*Work request*: If pictures appear in the lines below, skip them and copy exactly the lines from the one containing "root of tail: (332, 214)" through the one containing "left front paw: (277, 304)", and nothing else.

*Records provided*:
....
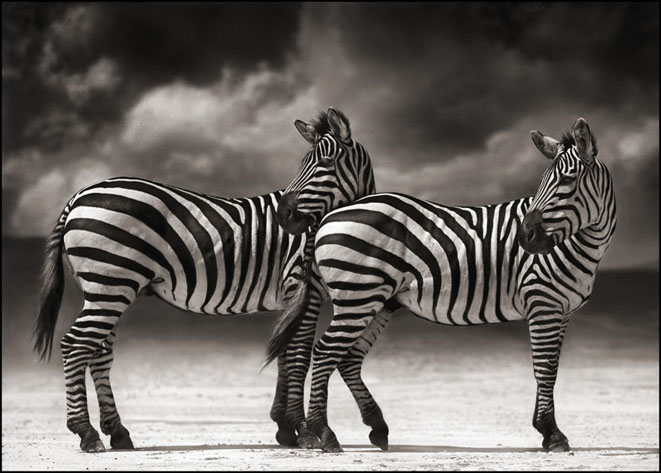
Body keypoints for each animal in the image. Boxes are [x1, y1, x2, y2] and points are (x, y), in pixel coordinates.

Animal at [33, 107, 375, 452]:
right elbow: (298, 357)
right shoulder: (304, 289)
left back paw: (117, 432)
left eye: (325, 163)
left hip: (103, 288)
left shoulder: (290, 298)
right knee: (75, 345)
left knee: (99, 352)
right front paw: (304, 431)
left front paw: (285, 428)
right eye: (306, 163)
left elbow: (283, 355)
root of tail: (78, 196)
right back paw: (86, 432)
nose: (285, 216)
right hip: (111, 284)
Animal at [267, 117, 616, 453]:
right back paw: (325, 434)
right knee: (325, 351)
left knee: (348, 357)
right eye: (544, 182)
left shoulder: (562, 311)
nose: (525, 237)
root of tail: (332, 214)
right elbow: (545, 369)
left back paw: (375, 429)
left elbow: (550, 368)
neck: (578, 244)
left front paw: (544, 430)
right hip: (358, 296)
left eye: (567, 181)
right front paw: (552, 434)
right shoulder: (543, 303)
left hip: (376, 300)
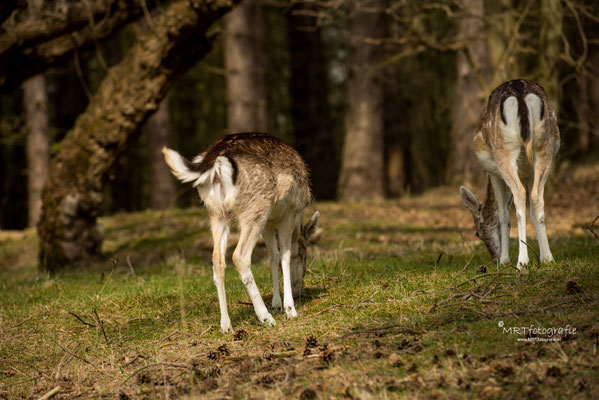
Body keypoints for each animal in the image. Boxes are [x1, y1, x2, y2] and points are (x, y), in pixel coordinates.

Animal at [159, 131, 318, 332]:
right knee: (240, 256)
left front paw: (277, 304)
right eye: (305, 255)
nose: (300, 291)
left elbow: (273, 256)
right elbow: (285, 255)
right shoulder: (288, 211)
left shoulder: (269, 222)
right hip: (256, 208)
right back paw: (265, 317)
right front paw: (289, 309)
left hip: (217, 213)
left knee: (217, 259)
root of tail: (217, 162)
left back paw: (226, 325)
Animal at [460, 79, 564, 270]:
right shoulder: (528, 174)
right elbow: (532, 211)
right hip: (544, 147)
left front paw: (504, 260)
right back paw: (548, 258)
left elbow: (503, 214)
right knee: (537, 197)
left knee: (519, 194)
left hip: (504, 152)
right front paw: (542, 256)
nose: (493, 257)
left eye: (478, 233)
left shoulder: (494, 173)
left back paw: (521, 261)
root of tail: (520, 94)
....
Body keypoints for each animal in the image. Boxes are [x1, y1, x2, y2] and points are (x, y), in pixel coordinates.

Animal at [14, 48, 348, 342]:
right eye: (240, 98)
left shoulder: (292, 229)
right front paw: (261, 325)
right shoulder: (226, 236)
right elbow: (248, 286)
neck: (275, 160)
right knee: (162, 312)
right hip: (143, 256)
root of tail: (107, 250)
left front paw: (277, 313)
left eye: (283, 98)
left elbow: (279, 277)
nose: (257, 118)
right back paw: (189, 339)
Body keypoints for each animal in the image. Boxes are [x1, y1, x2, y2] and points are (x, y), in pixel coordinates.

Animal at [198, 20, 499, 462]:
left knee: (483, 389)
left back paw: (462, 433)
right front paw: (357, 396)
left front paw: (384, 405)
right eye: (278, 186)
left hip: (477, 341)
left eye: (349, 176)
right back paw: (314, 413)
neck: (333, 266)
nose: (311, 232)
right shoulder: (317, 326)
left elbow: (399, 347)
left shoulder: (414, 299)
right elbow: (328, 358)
....
*Result for this task*:
root of tail: (332, 214)
right elbow: (545, 369)
left back paw: (375, 429)
left elbow: (550, 368)
neck: (578, 244)
left front paw: (544, 430)
right hip: (358, 296)
left eye: (567, 181)
right front paw: (552, 434)
right shoulder: (543, 303)
left hip: (376, 300)
Body keypoints for each animal in the image. Boxes are [x1, y1, x2, y2] and points are (x, y), in pixel coordinates.

Animal at [159, 131, 318, 332]:
right knee: (240, 256)
left front paw: (277, 304)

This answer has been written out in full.